**RECORDS PROVIDED**

_ _ _ _ _ _ _

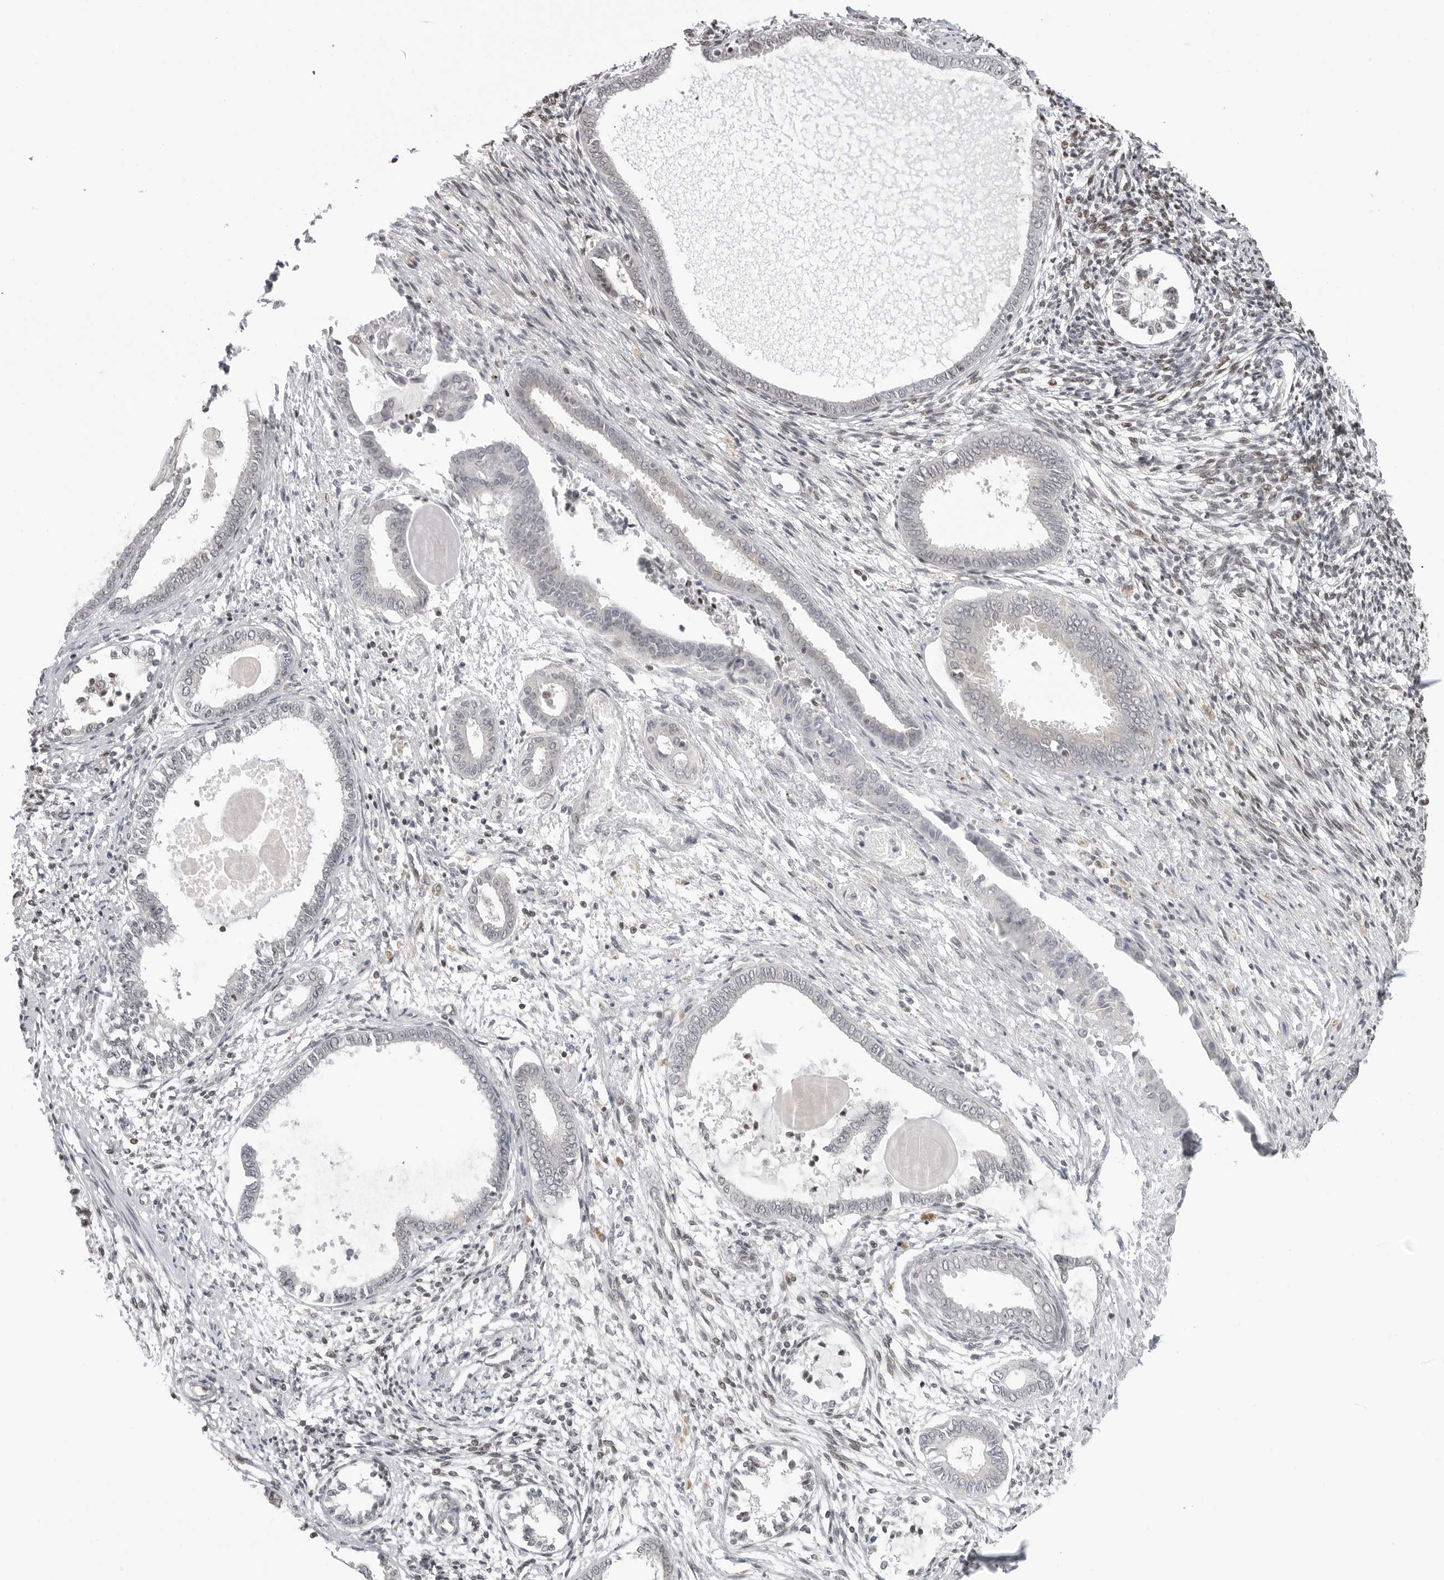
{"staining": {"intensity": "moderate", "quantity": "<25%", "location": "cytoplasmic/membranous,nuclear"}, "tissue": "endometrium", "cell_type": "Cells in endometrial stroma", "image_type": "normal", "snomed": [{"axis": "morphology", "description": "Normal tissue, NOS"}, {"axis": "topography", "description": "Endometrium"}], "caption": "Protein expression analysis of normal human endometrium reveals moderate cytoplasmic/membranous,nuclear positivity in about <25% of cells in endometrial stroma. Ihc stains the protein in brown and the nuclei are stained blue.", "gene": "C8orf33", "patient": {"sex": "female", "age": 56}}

_ _ _ _ _ _ _

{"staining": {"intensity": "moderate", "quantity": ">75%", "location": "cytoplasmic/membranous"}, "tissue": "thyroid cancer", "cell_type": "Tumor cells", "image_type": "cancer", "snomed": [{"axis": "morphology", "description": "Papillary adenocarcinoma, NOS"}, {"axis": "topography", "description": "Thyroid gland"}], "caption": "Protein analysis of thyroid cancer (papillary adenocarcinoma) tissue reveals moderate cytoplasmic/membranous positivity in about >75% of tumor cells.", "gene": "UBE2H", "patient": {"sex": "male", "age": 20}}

_ _ _ _ _ _ _

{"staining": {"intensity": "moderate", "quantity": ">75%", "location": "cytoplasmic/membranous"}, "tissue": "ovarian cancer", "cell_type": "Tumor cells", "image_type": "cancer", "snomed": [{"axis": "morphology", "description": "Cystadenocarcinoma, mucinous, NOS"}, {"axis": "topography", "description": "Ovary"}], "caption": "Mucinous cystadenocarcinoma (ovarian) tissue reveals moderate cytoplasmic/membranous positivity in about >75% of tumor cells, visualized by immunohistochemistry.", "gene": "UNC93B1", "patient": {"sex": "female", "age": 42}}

_ _ _ _ _ _ _

**TRY IT**
Show every line in the entries where the string "analysis" occurs.

**EXERCISE OUTPUT**
{"staining": {"intensity": "moderate", "quantity": "<25%", "location": "cytoplasmic/membranous,nuclear"}, "tissue": "endometrium", "cell_type": "Cells in endometrial stroma", "image_type": "normal", "snomed": [{"axis": "morphology", "description": "Normal tissue, NOS"}, {"axis": "topography", "description": "Endometrium"}], "caption": "Protein expression analysis of normal human endometrium reveals moderate cytoplasmic/membranous,nuclear positivity in about <25% of cells in endometrial stroma. Ihc stains the protein in brown and the nuclei are stained blue.", "gene": "C8orf33", "patient": {"sex": "female", "age": 56}}
{"staining": {"intensity": "moderate", "quantity": ">75%", "location": "cytoplasmic/membranous"}, "tissue": "thyroid cancer", "cell_type": "Tumor cells", "image_type": "cancer", "snomed": [{"axis": "morphology", "description": "Papillary adenocarcinoma, NOS"}, {"axis": "topography", "description": "Thyroid gland"}], "caption": "Protein analysis of thyroid cancer (papillary adenocarcinoma) tissue reveals moderate cytoplasmic/membranous positivity in about >75% of tumor cells.", "gene": "UBE2H", "patient": {"sex": "male", "age": 20}}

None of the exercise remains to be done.